Items from a data source:
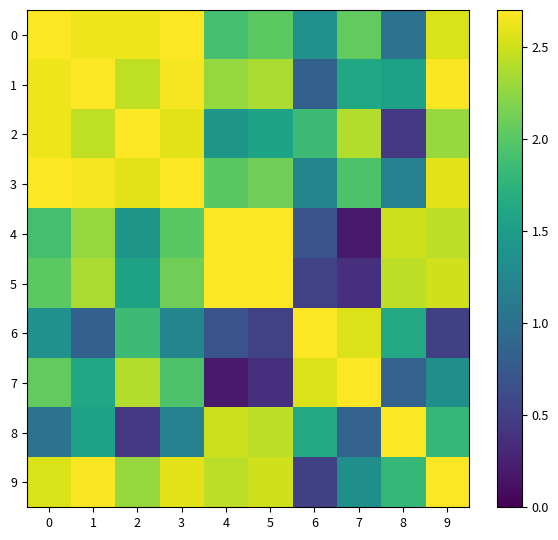

Reading left to right, list all the values displayed in this chart.

0: 0=2.7	1=2.6	2=2.6	3=2.7	4=1.9	5=2.0	6=1.4	7=2.0	8=1.0	9=2.5
1: 0=2.6	1=2.7	2=2.4	3=2.7	4=2.3	5=2.4	6=0.8	7=1.6	8=1.5	9=2.7
2: 0=2.6	1=2.4	2=2.7	3=2.6	4=1.4	5=1.6	6=1.9	7=2.4	8=0.4	9=2.3
3: 0=2.7	1=2.7	2=2.6	3=2.7	4=2.0	5=2.1	6=1.2	7=1.9	8=1.2	9=2.6
4: 0=1.9	1=2.3	2=1.4	3=2.0	4=2.7	5=2.7	6=0.7	7=0.2	8=2.5	9=2.4
5: 0=2.0	1=2.4	2=1.6	3=2.1	4=2.7	5=2.7	6=0.5	7=0.4	8=2.4	9=2.5
6: 0=1.4	1=0.8	2=1.9	3=1.2	4=0.7	5=0.5	6=2.7	7=2.6	8=1.6	9=0.5
7: 0=2.0	1=1.6	2=2.4	3=1.9	4=0.2	5=0.4	6=2.6	7=2.7	8=0.8	9=1.3
8: 0=1.0	1=1.5	2=0.4	3=1.2	4=2.5	5=2.4	6=1.6	7=0.8	8=2.7	9=1.8
9: 0=2.5	1=2.7	2=2.3	3=2.6	4=2.4	5=2.5	6=0.5	7=1.3	8=1.8	9=2.7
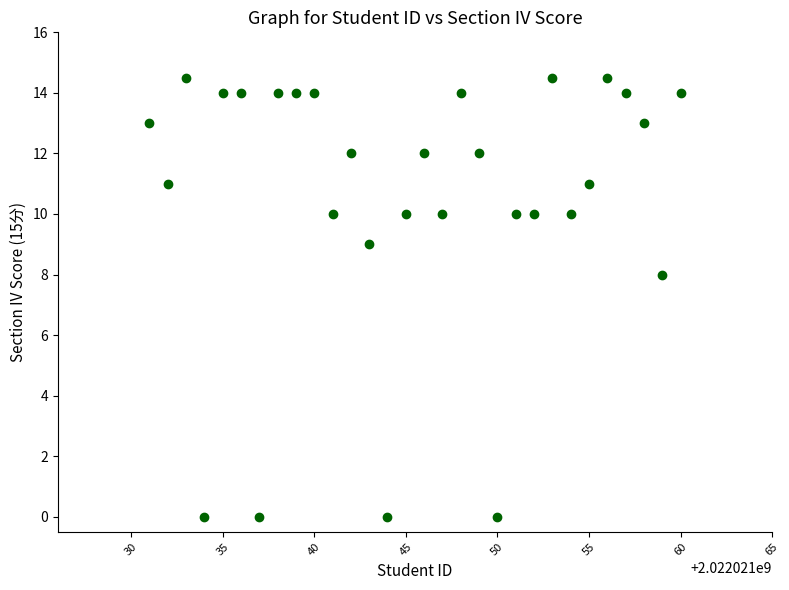

What Y value in the scatter plot is closest to 7?

8.0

- [Your task]:
Please rewrite all the entries above with "closest" replaced by "nearest" and nothing else changed. Leave the pictures out.

- [Solution to the exercise]:
Reading left to right, list all the values displayed in this chart.

0: 0=2.7	1=2.6	2=2.6	3=2.7	4=1.9	5=2.0	6=1.4	7=2.0	8=1.0	9=2.5
1: 0=2.6	1=2.7	2=2.4	3=2.7	4=2.3	5=2.4	6=0.8	7=1.6	8=1.5	9=2.7
2: 0=2.6	1=2.4	2=2.7	3=2.6	4=1.4	5=1.6	6=1.9	7=2.4	8=0.4	9=2.3
3: 0=2.7	1=2.7	2=2.6	3=2.7	4=2.0	5=2.1	6=1.2	7=1.9	8=1.2	9=2.6
4: 0=1.9	1=2.3	2=1.4	3=2.0	4=2.7	5=2.7	6=0.7	7=0.2	8=2.5	9=2.4
5: 0=2.0	1=2.4	2=1.6	3=2.1	4=2.7	5=2.7	6=0.5	7=0.4	8=2.4	9=2.5
6: 0=1.4	1=0.8	2=1.9	3=1.2	4=0.7	5=0.5	6=2.7	7=2.6	8=1.6	9=0.5
7: 0=2.0	1=1.6	2=2.4	3=1.9	4=0.2	5=0.4	6=2.6	7=2.7	8=0.8	9=1.3
8: 0=1.0	1=1.5	2=0.4	3=1.2	4=2.5	5=2.4	6=1.6	7=0.8	8=2.7	9=1.8
9: 0=2.5	1=2.7	2=2.3	3=2.6	4=2.4	5=2.5	6=0.5	7=1.3	8=1.8	9=2.7

What Y value in the scatter plot is nearest to 7?

8.0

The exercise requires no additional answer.